> [Excerpted text]:

Michigan Treasury: Principal residence exemption doesn’t expire

The Detroit News
Anne Wohlfert is serving as the acting deputy treasurer for the State of Michigan overseeing the State and Local Finance Area.

Following false social media reports, Michigan Treasury officials are reminding residents that their principal residence exemption does not expire.

The PRE, which is separate from the Homestead Property Tax Credit filed annually with state income tax returns, exempts a residence from the tax levied by a local school district for school operating purposes up to 18 mills, according to the Michigan Treasury website.

The PRE is claimed through submitting a form to the assessor of the city or township in which the home is located. To qualify, you must be a Michigan resident who owns and occupies the property as a principal residence. 

After some online posts allege the PRE expires after 25 years and Michigan taxpayers would face higher property taxes, "state Treasury Department and local assessors are experiencing a surge in inquiries from residents who are trying to verify this misinformation or submit unneeded paperwork," the Treasury Department said Monday. 

“Simply put, there isn’t an expiration date on a Principal Residence Exemption,” said acting state Deputy Treasurer Anne Wohlfert, who oversees the Treasury’s state and local finance programs.

“Homeowners who have claimed a Principal Residence Exemption do not have to refile the required form unless they move.”

For information about property taxes, go to www.michigan.gov/propertytax.

> [Problem requirements]: Reproduce the passage of the article on the principal residence exemption, starting with "The Detroit News" and going on through "does not expire.". You won't need the rows that follow this article on the principal residence exemption.

> [Excerpted records]:
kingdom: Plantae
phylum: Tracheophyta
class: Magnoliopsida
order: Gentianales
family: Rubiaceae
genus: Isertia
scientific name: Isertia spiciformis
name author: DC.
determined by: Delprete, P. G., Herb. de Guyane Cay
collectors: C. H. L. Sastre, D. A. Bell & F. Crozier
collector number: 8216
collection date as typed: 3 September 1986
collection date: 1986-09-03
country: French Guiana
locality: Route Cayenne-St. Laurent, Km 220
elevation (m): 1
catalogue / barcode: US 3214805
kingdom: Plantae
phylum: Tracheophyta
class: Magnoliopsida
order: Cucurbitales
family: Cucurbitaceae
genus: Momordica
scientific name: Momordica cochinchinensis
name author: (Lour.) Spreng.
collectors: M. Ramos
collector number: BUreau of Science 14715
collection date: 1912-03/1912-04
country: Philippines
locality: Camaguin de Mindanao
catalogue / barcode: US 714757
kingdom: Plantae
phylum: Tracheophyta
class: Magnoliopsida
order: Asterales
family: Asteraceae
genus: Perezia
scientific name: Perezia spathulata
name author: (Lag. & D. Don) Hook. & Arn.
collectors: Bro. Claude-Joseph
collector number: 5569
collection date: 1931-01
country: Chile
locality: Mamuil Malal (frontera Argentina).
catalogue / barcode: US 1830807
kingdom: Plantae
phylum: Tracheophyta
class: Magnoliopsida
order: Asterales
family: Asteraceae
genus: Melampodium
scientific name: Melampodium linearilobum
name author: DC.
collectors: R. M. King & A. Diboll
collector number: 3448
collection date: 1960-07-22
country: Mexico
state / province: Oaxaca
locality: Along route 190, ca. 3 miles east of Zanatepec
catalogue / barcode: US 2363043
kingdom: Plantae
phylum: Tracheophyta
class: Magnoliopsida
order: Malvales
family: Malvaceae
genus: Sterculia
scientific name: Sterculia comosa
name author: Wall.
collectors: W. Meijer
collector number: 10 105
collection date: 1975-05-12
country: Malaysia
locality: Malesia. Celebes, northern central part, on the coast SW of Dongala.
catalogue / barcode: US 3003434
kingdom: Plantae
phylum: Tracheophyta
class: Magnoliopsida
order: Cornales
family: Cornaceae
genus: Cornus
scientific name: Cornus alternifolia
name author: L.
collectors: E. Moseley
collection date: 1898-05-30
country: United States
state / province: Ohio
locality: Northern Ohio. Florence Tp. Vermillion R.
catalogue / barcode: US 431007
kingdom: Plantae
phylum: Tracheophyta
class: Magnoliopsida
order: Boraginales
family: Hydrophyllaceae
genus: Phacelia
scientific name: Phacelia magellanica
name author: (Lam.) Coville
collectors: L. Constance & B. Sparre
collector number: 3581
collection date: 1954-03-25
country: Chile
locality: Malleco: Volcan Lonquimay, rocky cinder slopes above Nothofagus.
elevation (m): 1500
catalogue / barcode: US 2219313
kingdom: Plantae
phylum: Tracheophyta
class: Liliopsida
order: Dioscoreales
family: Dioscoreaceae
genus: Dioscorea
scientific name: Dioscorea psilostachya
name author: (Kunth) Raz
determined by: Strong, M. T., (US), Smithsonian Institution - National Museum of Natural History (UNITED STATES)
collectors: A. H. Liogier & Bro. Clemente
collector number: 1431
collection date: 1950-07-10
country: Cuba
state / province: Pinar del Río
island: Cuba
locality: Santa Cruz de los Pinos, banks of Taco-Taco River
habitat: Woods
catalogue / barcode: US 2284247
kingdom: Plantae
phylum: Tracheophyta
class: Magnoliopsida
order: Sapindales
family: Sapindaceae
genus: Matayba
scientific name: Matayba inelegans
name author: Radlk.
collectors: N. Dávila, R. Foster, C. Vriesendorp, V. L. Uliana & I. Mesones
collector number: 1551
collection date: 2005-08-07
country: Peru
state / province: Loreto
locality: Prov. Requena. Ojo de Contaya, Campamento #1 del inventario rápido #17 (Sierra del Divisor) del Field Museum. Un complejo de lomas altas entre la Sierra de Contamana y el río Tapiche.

> [Exercise response]:
The Detroit News
Anne Wohlfert is serving as the acting deputy treasurer for the State of Michigan overseeing the State and Local Finance Area.

Following false social media reports, Michigan Treasury officials are reminding residents that their principal residence exemption does not expire.